Kaelen Wilson-Goldie, Etel Adnan
I have loved Adnan’s work for some time, especially her collection Night. Admittedly, it was only after her recent death I read more about Adnan’s life and I learned about her remarkable visual art. Lynne Tillman describes her art as “vivid and stark… Her oeuvre is born of a unique sense of place and displacement, and both infuse her paintings.” The jacket-copy for the book explains, “This is the first book to present a full account of Adnan’s fascinating life and work, using the drama of her biography, the complexity of her identity, and the cosmopolitan nature of her experience to illuminate the many layers and dimensions of her paintings and their progress over several crucial decades.”

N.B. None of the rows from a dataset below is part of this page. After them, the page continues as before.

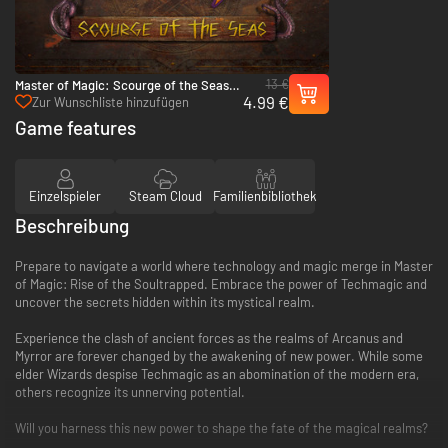
13 €
Master of Magic: Scourge of the Seas -
4.99 €
PC (Steam)
Zur Wunschliste hinzufügen
Game features
Einzelspieler
Steam Cloud
Familienbibliothek
Beschreibung
Prepare to navigate a world where technology and magic merge in Master
of Magic: Rise of the Soultrapped. Embrace the power of Techmagic and
uncover the secrets hidden within its mystical realm.
Experience the clash of ancient forces as the realms of Arcanus and
Myrror are forever changed by the awakening of new power. While some
elder Wizards despise Techmagic as an abomination of the modern era,
others recognize its unnerving potential.
Will you harness this new power to shape the fate of the magical realms?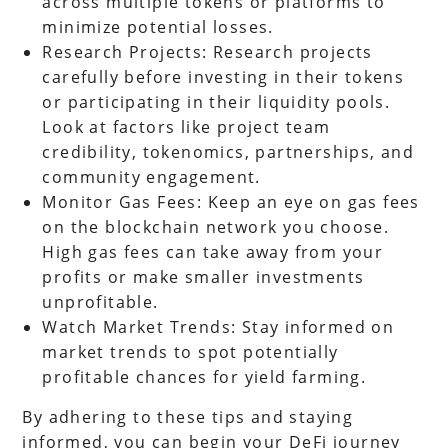
across multiple tokens or platforms to
minimize potential losses.
Research Projects: Research projects
carefully before investing in their tokens
or participating in their liquidity pools.
Look at factors like project team
credibility, tokenomics, partnerships, and
community engagement.
Monitor Gas Fees: Keep an eye on gas fees
on the blockchain network you choose.
High gas fees can take away from your
profits or make smaller investments
unprofitable.
Watch Market Trends: Stay informed on
market trends to spot potentially
profitable chances for yield farming.
By adhering to these tips and staying
informed, you can begin your DeFi journey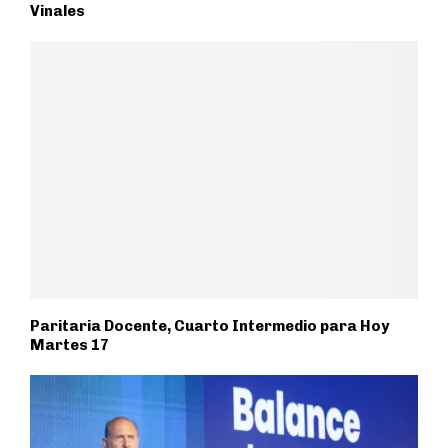
Vinales
Paritaria Docente, Cuarto Intermedio para Hoy
Martes 17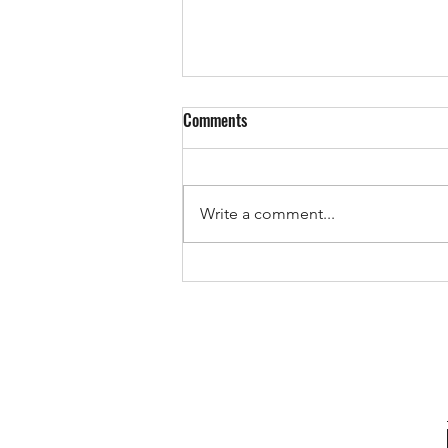
Comments
Write a comment...
The Pricing Mistake That Could
Cost You Your Sale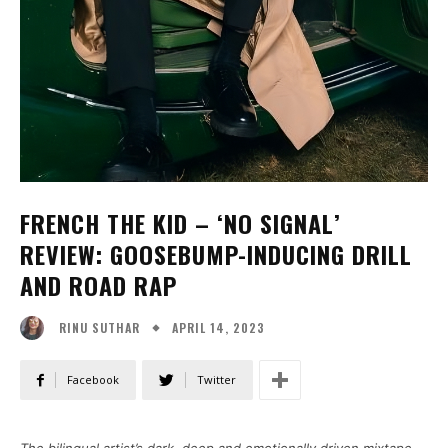
FRENCH THE KID – ‘NO SIGNAL’
REVIEW: GOOSEBUMP-INDUCING DRILL
AND ROAD RAP
APRIL 14, 2023
RINU SUTHAR
Facebook
Twitter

Hilma af Klint: Geometric Series and Other Works 1917-1920
I know I have been very late to join the Hilma af Klint party, but perusing information on this book has pushed me in the door. The book collects specific pieces illustrating af Klint’s images that reference botany and science. The publisher states, “During the last years of the 1910s, Hilma af Klint created several series of small paintings in which she systematically explored an abstract idiom with the help of ruler and compasses. The triangles, squares, circles, and ellipses that appear here in constantly new constellations express a spiritual dynamic, according to af Klint’s notebooks from these years. Hilma af Klint considered this work a kind of research, and she used “spiritual scientific” methods—a term borrowed from anthroposophy—in order to understand the evolution and development of mankind.”